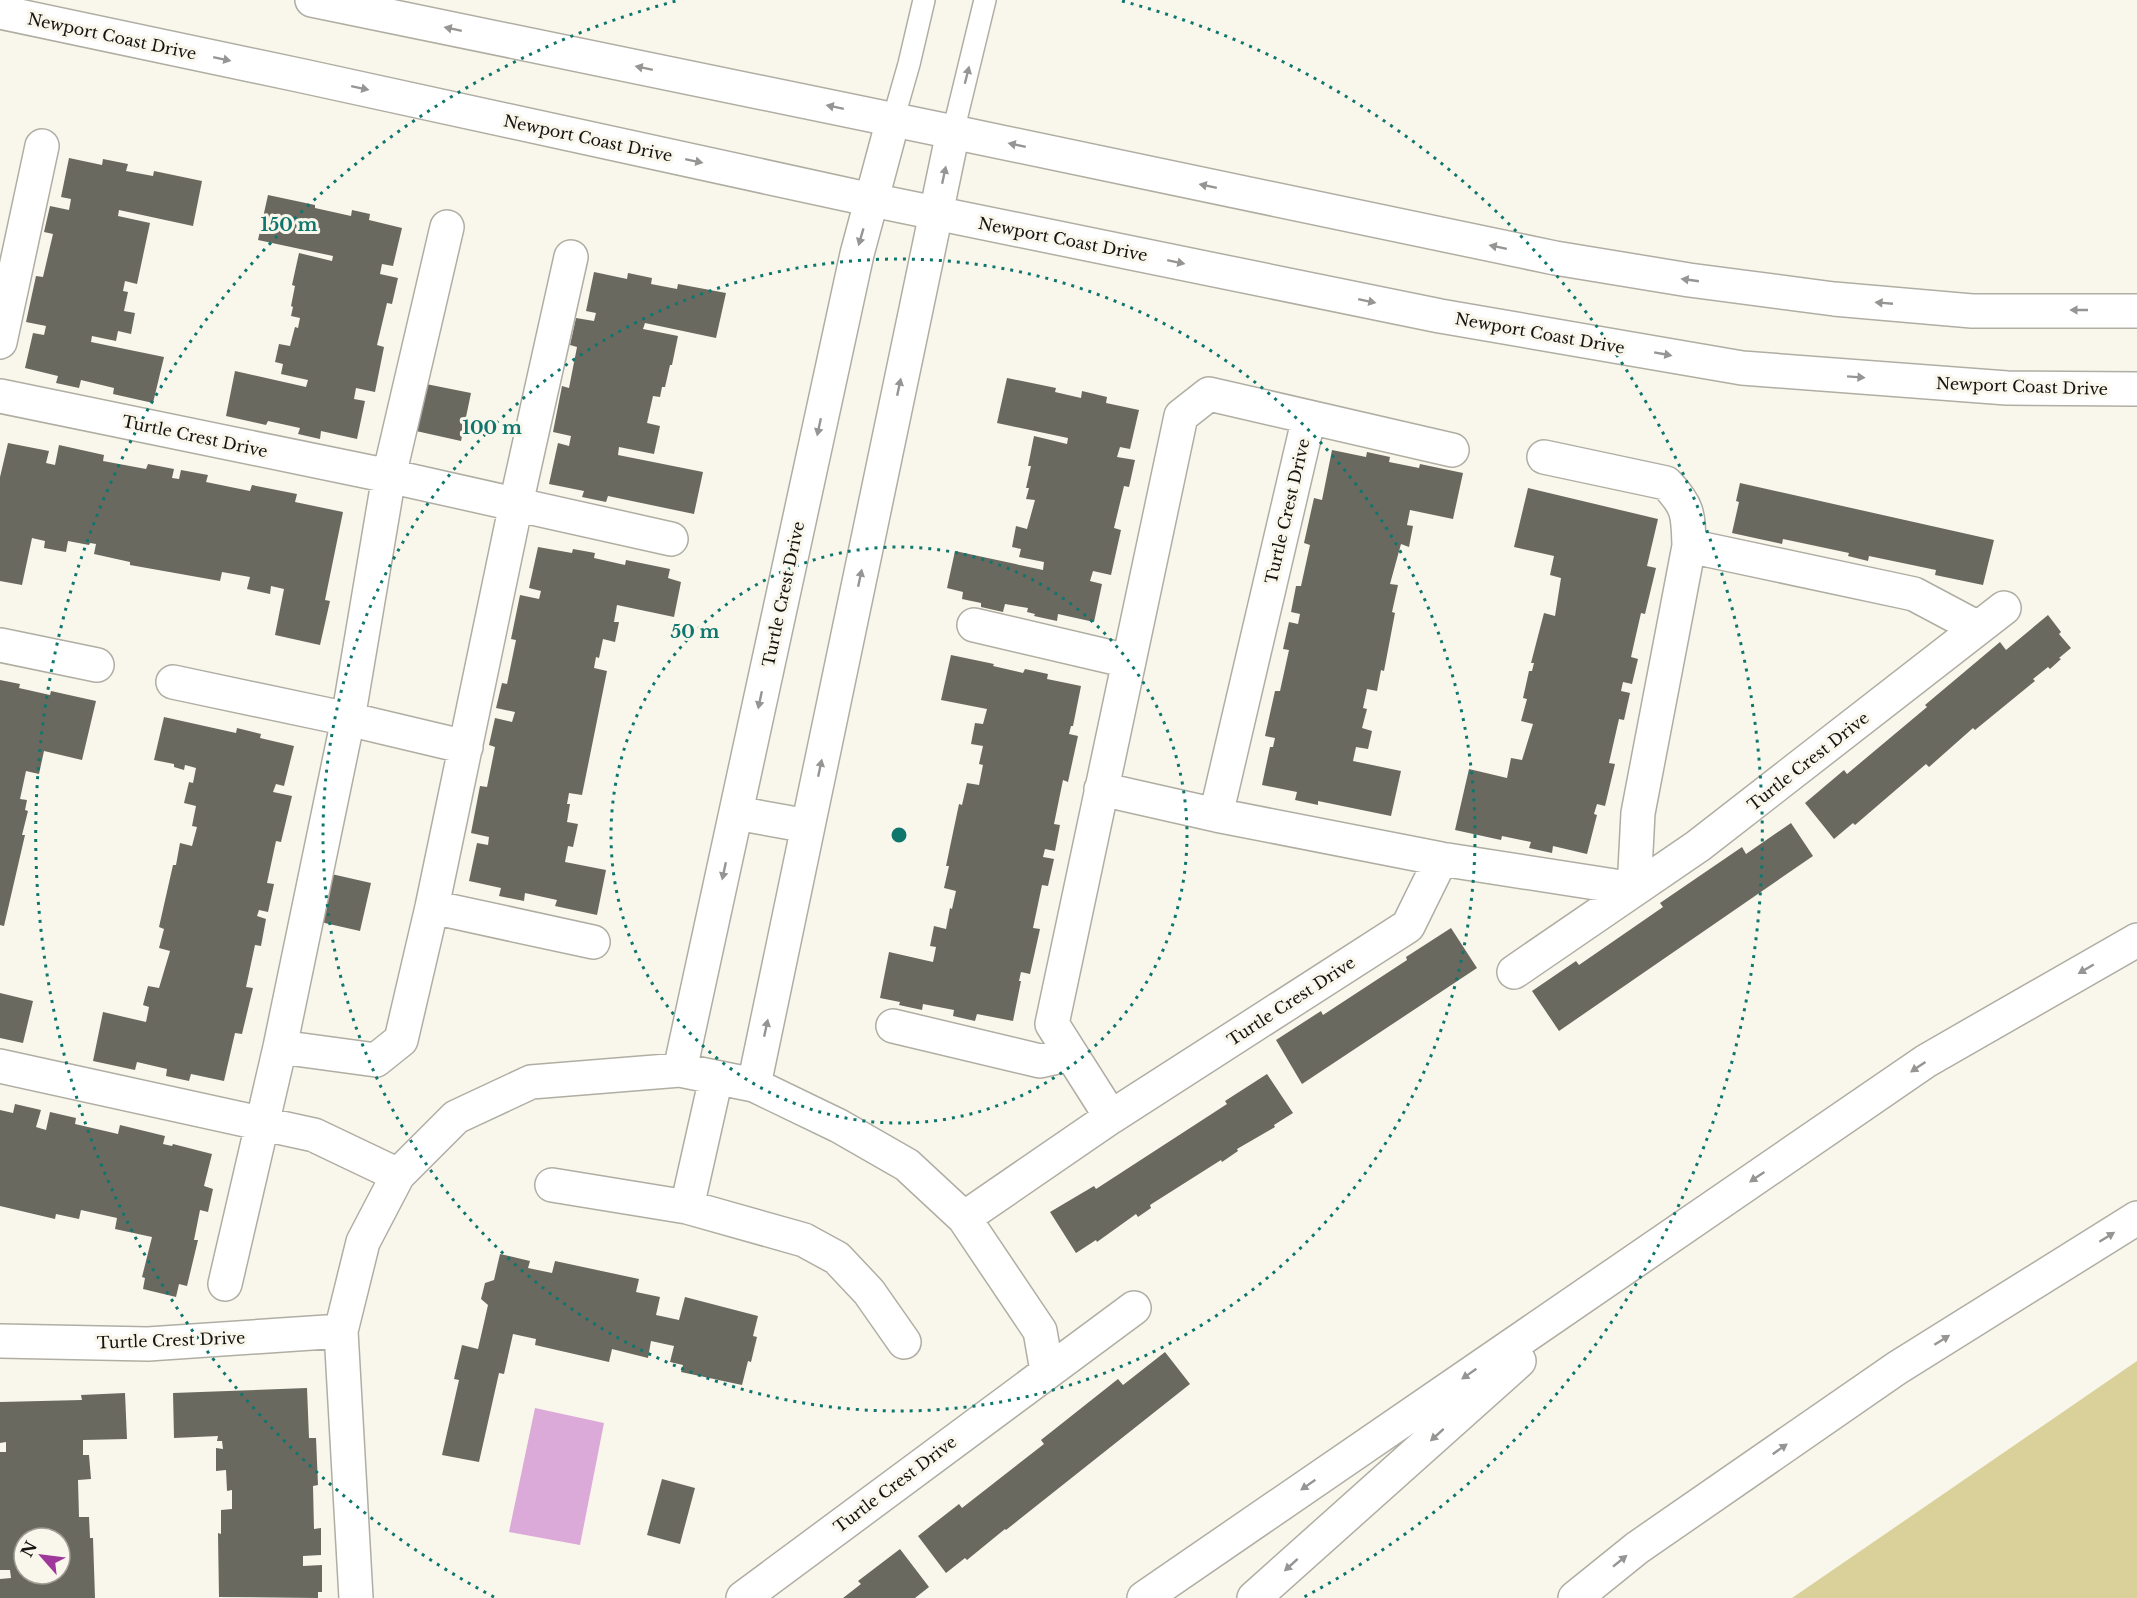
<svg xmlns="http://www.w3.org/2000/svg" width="2137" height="1598" viewBox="0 0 2137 1598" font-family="'Libre Baskerville',serif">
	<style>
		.green { fill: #d9d09a }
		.water { fill: #dcaad8 }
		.building { fill: #6a695f; fill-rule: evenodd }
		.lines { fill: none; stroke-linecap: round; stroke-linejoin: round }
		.lane-casing { stroke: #b0aea3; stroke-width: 24 }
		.street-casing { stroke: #b0aea3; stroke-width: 36 }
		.primary-casing { stroke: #b0aea3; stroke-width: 36 }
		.highway-casing { stroke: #b0aea3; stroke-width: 36 }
		.lane { stroke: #fff; stroke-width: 21 }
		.street { stroke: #fff; stroke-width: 33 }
		.primary { stroke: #fff; stroke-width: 33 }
		.highway { stroke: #fff; stroke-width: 33 }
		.oneway { fill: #969593 }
		.ring { fill: none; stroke: #0f766e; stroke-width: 3; stroke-dasharray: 3 6 }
		.labels { text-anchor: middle; stroke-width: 6; stroke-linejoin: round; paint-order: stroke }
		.street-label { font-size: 16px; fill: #151410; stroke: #f9f7ec }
		.centre { fill: #0f766e; stroke: #f9f7ec; stroke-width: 3 }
		.ring-label { font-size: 18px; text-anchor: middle; font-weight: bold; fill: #0f766e; stroke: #f9f7ec; stroke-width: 6; stroke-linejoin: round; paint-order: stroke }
	</style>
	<rect width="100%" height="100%" fill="#f9f7ec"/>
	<path class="green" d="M2137,1361v237h-345z"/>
	<path class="water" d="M535,1408l69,15 -24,122 -71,-13z"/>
	<path class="building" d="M69,158l33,7 1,-6 25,5 -2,7 27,5 1,-5 48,10 -9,45 -74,-16 -1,6 32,7 -13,61 -12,-3 -2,10 5,1 -4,19 11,2 -4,21 -13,-3 -2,10 -24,-5 -1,6 73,15 -11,46 -40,-9 1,-6 -33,-8 -2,8 -23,-5 2,-7 -33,-8 8,-35 11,2 2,-9 -20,-4 10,-46 7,1 10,-43 -9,-2 6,-26 19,4 2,-11 -10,-2z
		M268,195l47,10v3l36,8 1,-6 18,4 -1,6 33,8 -9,38 -11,-2 -2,10 18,4 -6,26 -5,-1 -10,42 7,2 -9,45 -19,-4 -2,11 11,2 -8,38 -36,-8 -1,8 -22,-5 2,-6 -32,-7 -2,4 -40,-9 9,-45 71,16 2,-7 -27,-6 2,-10 -8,-2 4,-18 11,2 5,-19 3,1 2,-10 -9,-2 2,-9 -2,-1 4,-20 -3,-1 7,-32 33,8 1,-5 -75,-16z
		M594,272l33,7 1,-6 24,5 -1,6 26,5 1,-5 48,9 -10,45 -71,-15 -2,6 35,7 -6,29h-2l-5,22h-3l-2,10 -7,-1 -6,27 13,3 -6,28 -35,-7 -1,8 85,17 -9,42 -86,-18 -2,6 -24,-5 2,-6 -35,-7 9,-41 11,3 2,-10 -18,-4 9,-46 7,2 8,-41 -7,-2 6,-27 18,3 2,-8 -10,-2z
		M1007,378l49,10 -1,4 26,6 1,-7 25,6 -1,6 33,7 -9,39 -10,-2 -3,10 18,3 -6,27 -5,-1 -10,42 7,2 -10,45 -18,-4 -3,10 12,3 -8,38 -36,-8 -1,7 -23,-5 1,-2 -8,-2 1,-4 -23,-4 -2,8 -22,-5v-4l-19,-4 1,-7 -16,-4 8,-37 88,19 1,-8 -25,-5 2,-8 -9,-2 4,-21 11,3 8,-29 -9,-1 3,-11h-3l5,-22h-3l6,-30 33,8 1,-6 -71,-15z
		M426,384l45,9 -10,48 -45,-10z
		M8,443l41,8 -3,12 9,2 4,-20 45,10 -1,6 43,8 2,-5 26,5 -2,9 7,1 2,-9 27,5 -2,7 44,9 2,-6 45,9 -2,8 48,10 -18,88 5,1 -10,44 -45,-10 9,-46 -13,-3 -1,8 -23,-5 3,-12 -28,-5 -2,9 -90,-16v-3l-36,-8 2,-10 -6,-1 -1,2 -21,-4 -2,11 -22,-4 1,-7 -13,-3 -10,47 -22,-4v-104z
		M1332,450l34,7 1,-5 23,5 -1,5 30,6 1,-4 43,9 -10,46 -43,-9 -3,15 6,1 -4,21 -8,-3 -11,40 8,1 -6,27 3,1 -11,58 -3,-1 -4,21 -10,-2 -4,19 4,1 -5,19 10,3 -4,18 -12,-2 -3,14 48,10 -10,45 -73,-15v4l-23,-5 2,-8 -35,-7 8,-38h3l2,-9 -10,-2 10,-45h5l9,-41 -6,-1 6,-27 9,2 2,-10 -9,-2 5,-26h5l9,-41 -6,-2 10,-45 8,2z
		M1740,483l254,57 -11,45 -48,-10 1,-5 -67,-14 -1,5 -20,-5 1,-3 -66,-14 -1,5 -50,-11 7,-31 -3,-1z
		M1528,488l130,31 -11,47 9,2 -11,46 -4,-1 -10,44 7,2 -6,25 -9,-2 -2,9 9,2 -6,27 -5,-1 -10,44 6,1 -10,42 -8,-2 -3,10 3,1 -10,39 -34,-8 -1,7 -23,-5 2,-6 -29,-6 -1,4 -46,-10 14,-61 38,9 4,-20 11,2 11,-36 -12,-3 6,-22 -4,-1 6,-27h3l2,-8h-3l13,-50 11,3 6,-38 -11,-3 4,-19 -40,-9z
		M538,547l34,6 1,-4 22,4 -1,5 31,7 1,-5 44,9 -2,9 13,4 -7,35 -57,-12 -3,17h5l-4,20 -12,-3 -4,19 -3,-1 -2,11 13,3 -25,124 -13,-2 -2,11h3l-3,18 11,2 -5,23 -5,-1 -3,16 41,8 -9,45 -42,-9 2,-6 -32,-7 -1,8 -25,-5 2,-8 -32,-7 8,-38 11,2 1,-8 -18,-4 9,-47 7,1 8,-40 -6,-2 6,-27 17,4 3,-10 -19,-4 6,-25 5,1 9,-44 -5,-1 9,-44 19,4 2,-8 -12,-3z
		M2048,615l13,17 -2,2 12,14 -12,10 2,1 -11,10 -2,-2 -15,12 2,2 -60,49 -2,-2 -44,39 -3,-3 -71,61 -2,-2 -19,16 -29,-36 39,-33 3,4 80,-67 -2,-2 75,-63 6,8z
		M951,655l43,9 -1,2 30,7 2,-4 23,5 -1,5 34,7 -8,40h-2l-2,8 9,2 -10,46 -5,-2 -9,44 6,1 -5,26 -10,-2 -2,8 11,2 -6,27 -6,-1 -9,43 7,1 -10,45 -9,-2 -2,9h2l-8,40 -36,-7 -2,7 -22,-5 1,-6 -31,-6 -1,6 -23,-5 1,-3 -20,-4 9,-46 44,10 3,-15 -6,-1 4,-20 12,3 4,-21 2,1 4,-18 -12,-3 5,-22h-3l13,-62 3,1 5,-22 12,2 4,-20 -4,-1 4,-18 -12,-2 4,-21 8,1 4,-15 -46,-9z
		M0,680l20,4 -1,4 31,7 1,-4 45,10 -14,59 -38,-9 -5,23 -13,-3 -6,28 7,1 -2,10 3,1 -6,24h3l-21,91 -4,-1z
		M164,717l72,16 1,-5 24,6 -1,4 34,8 -10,40 -8,-2 -3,8 19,4 -11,46 -5,-1 -9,42 7,1 -6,28 -9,-2 -2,6 9,3 -5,27 -6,-1 -9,42 7,1 -11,46 -7,-1 -11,48 -33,-7 -2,7 -23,-5 1,-7 -30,-7 -2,8 -42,-9 10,-49 43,10 3,-15 -6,-2 5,-19 11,2 11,-37 -11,-3 5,-19 -5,-2 14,-62h3l4,-22 12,3 5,-19 -5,-1 4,-20 -12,-3 5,-21 4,1 3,-15 -11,-3 -1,5 -10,-3v-3l-20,-4z
		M1791,823l22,33 -254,175 -27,-40 44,-30 3,4 84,-58 -3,-4 82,-56 4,7z
		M327,873l44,10 -11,48 -44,-10z
		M1451,928l26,40 -175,116 -26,-44 45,-29 2,4 84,-55 -1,-3z
		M0,993l33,8 -10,42 -23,-5z
		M1267,1074l26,39 -19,12 1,2 -38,22 1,2 -16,11 -1,-2 -71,45 1,3 -13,9 -2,-3 -39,28 -1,-2 -20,13 -26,-41 44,-26 2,3 131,-85 -2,-3z
		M15,1104l26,6 -5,17 10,3 4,-18 26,6 -1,6 43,10 2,-9 45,11 -2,8 9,2 1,-2 39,10 -8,32 9,3 -5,23 -8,-2 -6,30h4l-11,46 -8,-2 -3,13 -33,-8 2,-11 -3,-1 10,-40 -37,-8 2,-11 -36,-8 -2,9 -23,-5 -1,5 -55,-13v-96l13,3z
		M500,1254l30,7 -2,7 24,5 3,-12 84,18 -3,13 24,5 -4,18 23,5 6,-23 73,19 -5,20 4,1 -6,25 -3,-1 -6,24 -61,-13 2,-7 -13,-3 4,-16 -23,-5 -3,17 -36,-9 -3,13 -74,-17 1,-6 -23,-5 -9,40 -5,-1 -20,89 -37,-7 17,-75 -5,-1 8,-34 16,4 10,-44 -7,-6 4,-16 9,-3z
		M1165,1352l25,32 -184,146 -1,-1 -38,31 -2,-2 -19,15 -28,-37 41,-32 3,4 82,-64 -3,-4 77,-61 5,6z
		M307,1388l2,50h7l2,47 -5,1 1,43 7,-1v27l-18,1v10l19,-1v27h-4v6l-99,-1 -1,-64 3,1v-24l11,-1v-19l-5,1 -1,-21 -10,1v-23l7,1 -1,-8h-5l1,-5 -44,2 -1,-45z
		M125,1393l2,46 -44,1v15h6l2,24 -13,1 1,37h10l1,21h3l2,60h-95v-19l11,-1 -1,-8h-10v-118h6v-10l-6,1v-41l82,-2 -1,-5zM24,1538h36v36h-36z
		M662,1479l33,9 -15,56 -33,-9z
		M900,1549l29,38 -14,11h-72l18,-14 -3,-3z"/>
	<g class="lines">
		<g class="lane-casing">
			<path id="lane" d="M893,120l16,-56 15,-64
				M953,132l32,-132"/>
		</g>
		<g class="street-casing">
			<path id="street" d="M0,342l42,-196
				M0,396l389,80 282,63
				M1689,546l225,48 64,34
				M974,625l154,36
				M0,645l97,20
				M173,682l175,37 118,28
				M1101,789l115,26 225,44 193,30 4,-76 51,-267c-1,-32 0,-39 -23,-63l-122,-26
				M736,813l72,13
				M1216,815l93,-398
				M432,907l161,35
				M1514,972l184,-126 306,-238
				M893,1026l147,35 31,-7
				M280,1047l96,13 25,-20 31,-133 84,-403 55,-247
				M0,1066l314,69 84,40
				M680,1070l177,-816 36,-134
				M716,1078l-29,129 117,33 33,18 32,34 35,50
				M754,1085l199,-953
				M1111,1117l-59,-93 129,-608 28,-22 243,56
				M552,1185l135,22
				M964,1218l147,-101 297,-191 33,-67
				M225,1284l55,-237 68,-328 41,-243 58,-249
				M341,1331l15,267
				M0,1341l148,3 193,-13 22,-89 35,-67 58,-58 75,-35 149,-12 74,15 85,41 68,39 57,53 76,113 7,40
				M743,1598l391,-290"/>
		</g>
		<g class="primary-casing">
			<path id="primary" d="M312,0l641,132 602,126 134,22 145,19 138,12h165
				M0,12l303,64 569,124 568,116 302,52 265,20 130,1"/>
		</g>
		<g class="highway-casing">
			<path id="highway" d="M1144,1598l782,-537 211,-121
				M1254,1598l265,-237
				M1575,1598l62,-50 260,-180 240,-150"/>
		</g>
		<use href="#lane" class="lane"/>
		<use href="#street" class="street"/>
		<use href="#primary" class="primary"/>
		<use href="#highway" class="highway"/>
	</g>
	<defs><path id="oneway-solid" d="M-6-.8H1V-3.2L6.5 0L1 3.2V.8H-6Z" transform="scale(1.5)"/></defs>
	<g class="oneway">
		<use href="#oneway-solid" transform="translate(453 29) rotate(-168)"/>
		<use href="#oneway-solid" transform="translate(222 59) rotate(12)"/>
		<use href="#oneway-solid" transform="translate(644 68) rotate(-168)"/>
		<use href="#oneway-solid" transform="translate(967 75) rotate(-76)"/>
		<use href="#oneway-solid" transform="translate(360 88) rotate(12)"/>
		<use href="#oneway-solid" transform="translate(835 107) rotate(-168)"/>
		<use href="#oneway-solid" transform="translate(1017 145) rotate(-168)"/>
		<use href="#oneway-solid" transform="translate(694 161) rotate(12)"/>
		<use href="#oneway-solid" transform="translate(944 175) rotate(-78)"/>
		<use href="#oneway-solid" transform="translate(1208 186) rotate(-168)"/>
		<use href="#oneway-solid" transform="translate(861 237) rotate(106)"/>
		<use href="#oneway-solid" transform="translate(1498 247) rotate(-168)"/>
		<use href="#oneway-solid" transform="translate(1176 262) rotate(12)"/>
		<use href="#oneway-solid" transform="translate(1690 280) rotate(-172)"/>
		<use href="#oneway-solid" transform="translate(1367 301) rotate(12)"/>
		<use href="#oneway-solid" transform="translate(1884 303) rotate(-175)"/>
		<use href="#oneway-solid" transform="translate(2079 310) rotate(180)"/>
		<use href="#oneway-solid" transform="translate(1663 354) rotate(10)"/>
		<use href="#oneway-solid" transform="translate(1856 377) rotate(4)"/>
		<use href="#oneway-solid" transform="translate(899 387) rotate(-78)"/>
		<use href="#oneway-solid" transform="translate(819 427) rotate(102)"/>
		<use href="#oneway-solid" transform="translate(860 578) rotate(-78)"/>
		<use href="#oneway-solid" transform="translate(760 700) rotate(102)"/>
		<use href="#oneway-solid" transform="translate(820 768) rotate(-78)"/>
		<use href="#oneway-solid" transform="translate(724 871) rotate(102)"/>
		<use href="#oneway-solid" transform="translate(2086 969) rotate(150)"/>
		<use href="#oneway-solid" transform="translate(766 1028) rotate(-78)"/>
		<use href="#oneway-solid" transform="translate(1918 1067) rotate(146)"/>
		<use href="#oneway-solid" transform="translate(1757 1177) rotate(146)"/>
		<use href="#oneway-solid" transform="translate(2107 1237) rotate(-32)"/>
		<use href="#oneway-solid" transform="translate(1942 1340) rotate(-32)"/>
		<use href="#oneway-solid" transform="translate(1469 1374) rotate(145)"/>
		<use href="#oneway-solid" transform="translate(1437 1435) rotate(138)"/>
		<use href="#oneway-solid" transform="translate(1780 1449) rotate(-35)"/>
		<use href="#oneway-solid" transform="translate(1308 1485) rotate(145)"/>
		<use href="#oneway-solid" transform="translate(1620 1561) rotate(-39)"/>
		<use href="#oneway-solid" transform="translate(1291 1565) rotate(138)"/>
	</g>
	<g class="ring">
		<circle cx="899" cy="835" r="288"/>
		<circle cx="899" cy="835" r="576"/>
		<path d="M494 1597A863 863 0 0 1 676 1M1122 1A863 863 0 0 1 1304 1597"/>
	</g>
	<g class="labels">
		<g class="street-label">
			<text transform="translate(112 36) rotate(12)" y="6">Newport Coast Drive</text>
			<text transform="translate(588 138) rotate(12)" y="6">Newport Coast Drive</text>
			<text transform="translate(1063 239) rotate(11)" y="6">Newport Coast Drive</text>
			<text transform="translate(1540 333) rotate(10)" y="6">Newport Coast Drive</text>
			<text transform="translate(2022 386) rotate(2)" y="6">Newport Coast Drive</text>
			<text transform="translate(195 436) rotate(12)" y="6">Turtle Crest Drive</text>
			<text transform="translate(1287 511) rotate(-77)" y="6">Turtle Crest Drive</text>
			<text transform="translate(783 594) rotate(-78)" y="6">Turtle Crest Drive</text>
			<text transform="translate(1808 761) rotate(-38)" y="6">Turtle Crest Drive</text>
			<text transform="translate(1291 1001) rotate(-33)" y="6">Turtle Crest Drive</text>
			<text transform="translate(171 1340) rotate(-2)" y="6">Turtle Crest Drive</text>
			<text transform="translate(895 1484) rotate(-37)" y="6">Turtle Crest Drive</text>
		</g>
	</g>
	<circle cx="899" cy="835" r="9" class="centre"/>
	<g class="ring-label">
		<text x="289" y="231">150 m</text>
		<text x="492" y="434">100 m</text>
		<text x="695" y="638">50 m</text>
	</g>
	<g transform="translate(42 1556) rotate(298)"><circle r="28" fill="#f9f7ec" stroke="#9e9c94" stroke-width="1.5"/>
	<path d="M0-4.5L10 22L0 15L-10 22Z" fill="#9f389b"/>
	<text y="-9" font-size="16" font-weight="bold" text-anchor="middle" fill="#151410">N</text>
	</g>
</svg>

--

_TASK_
Go through the entries above and copy each line holding the string "lines".

_WRITTEN RESPONSE_
		.lines { fill: none; stroke-linecap: round; stroke-linejoin: round }
	<g class="lines">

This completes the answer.